Once they have a thorough analysis of the situation they are studying, they can return to the motivating question – which of the causal factors identified are important, which are manipulable, and which are most likely to have an effect if addressed.”
The team of researcher think that the exodus is due to exploitation and the utter lack of resources to invest in a future in their region.

An obvious solution to this immense problem is hard to identify:
“I hesitate to state any ‘solutions’ to what is perhaps an intractable problem. But, I can say we have at least learned and can recommend that these people stop being labelled as refugees and that the cause of their suffering and of their migration is not due to climate. This last idea needs more development.”

Ribot does not think this is a ‘natural’ condition for the people in the region.
“We think it is due to exploitation – the structural violence, the silent violence, the slow violence that places whole populations at risk, that makes them precarious and vulnerable, that erases their possibility to imagine a future and to hope.”

How important is the funding from ICLD for the research?
“We would not have been able to do this research without the funding from ICLD.. Other sources we might have gone after would have too long a lead time.
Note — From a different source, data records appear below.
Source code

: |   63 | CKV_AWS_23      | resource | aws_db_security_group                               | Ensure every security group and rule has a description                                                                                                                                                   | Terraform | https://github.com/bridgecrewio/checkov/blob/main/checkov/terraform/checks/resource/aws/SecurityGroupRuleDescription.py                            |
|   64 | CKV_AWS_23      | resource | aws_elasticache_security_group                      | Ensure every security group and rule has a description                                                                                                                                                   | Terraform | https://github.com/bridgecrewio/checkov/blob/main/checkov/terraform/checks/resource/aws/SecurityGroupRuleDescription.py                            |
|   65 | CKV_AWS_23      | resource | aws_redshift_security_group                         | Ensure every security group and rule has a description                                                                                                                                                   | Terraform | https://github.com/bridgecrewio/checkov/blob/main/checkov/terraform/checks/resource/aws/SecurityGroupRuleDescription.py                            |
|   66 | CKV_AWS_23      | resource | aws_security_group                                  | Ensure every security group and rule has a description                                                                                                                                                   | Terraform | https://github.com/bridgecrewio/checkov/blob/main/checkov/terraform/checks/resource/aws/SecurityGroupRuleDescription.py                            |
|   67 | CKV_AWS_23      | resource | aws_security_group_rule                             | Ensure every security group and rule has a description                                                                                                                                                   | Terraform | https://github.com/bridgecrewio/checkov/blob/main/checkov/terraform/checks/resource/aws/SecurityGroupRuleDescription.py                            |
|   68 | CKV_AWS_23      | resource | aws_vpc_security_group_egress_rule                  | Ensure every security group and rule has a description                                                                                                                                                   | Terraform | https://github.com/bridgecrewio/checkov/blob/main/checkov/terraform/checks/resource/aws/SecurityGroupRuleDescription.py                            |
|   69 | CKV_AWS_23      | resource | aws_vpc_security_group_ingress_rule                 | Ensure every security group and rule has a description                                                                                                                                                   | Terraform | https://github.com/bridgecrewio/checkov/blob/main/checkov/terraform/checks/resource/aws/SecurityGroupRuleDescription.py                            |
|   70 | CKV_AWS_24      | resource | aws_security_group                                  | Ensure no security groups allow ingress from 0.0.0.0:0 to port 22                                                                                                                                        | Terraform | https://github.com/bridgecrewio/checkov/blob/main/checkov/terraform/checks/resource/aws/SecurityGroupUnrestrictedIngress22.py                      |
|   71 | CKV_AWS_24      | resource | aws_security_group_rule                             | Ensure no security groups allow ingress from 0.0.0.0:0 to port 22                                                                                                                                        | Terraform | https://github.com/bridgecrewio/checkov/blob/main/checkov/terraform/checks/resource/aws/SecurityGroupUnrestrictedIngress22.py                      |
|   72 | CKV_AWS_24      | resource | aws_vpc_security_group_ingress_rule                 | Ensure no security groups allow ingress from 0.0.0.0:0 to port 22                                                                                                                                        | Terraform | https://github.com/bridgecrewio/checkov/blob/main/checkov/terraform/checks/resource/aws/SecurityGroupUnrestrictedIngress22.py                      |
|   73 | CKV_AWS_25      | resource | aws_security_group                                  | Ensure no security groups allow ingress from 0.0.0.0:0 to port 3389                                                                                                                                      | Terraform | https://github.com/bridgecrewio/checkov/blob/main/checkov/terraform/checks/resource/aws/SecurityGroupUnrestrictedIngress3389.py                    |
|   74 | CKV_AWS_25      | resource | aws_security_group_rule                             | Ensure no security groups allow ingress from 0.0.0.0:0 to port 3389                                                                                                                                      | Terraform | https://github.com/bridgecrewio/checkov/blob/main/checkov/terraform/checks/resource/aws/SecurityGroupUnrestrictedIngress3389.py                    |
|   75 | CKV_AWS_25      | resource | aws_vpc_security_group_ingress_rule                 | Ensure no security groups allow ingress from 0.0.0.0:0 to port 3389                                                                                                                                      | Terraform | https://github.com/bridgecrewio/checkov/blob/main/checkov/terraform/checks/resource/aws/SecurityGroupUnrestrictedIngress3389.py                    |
This money is indispensable. The research proposal was an inspiration based on some events that we felt necessitated explanation. There is now a lot of money available to study migration. ICLD, however, allowed us to get started well ahead of most other institutions and so our results will be timely.”

How can the results of the research be of best use?
“They can best be used opportunistically. I am a great believer in being in the right place at the right time with the right knowledge. We do not know what we will find. We also do not know what opportunities will emerge to use our findings. So, we take a multi-stranded diffusion strategy that starts with reports, goes on to publications and policy briefs, that can include any other venues and forums to publicize our findings – conferences, policy discussions, presentations at development agencies.”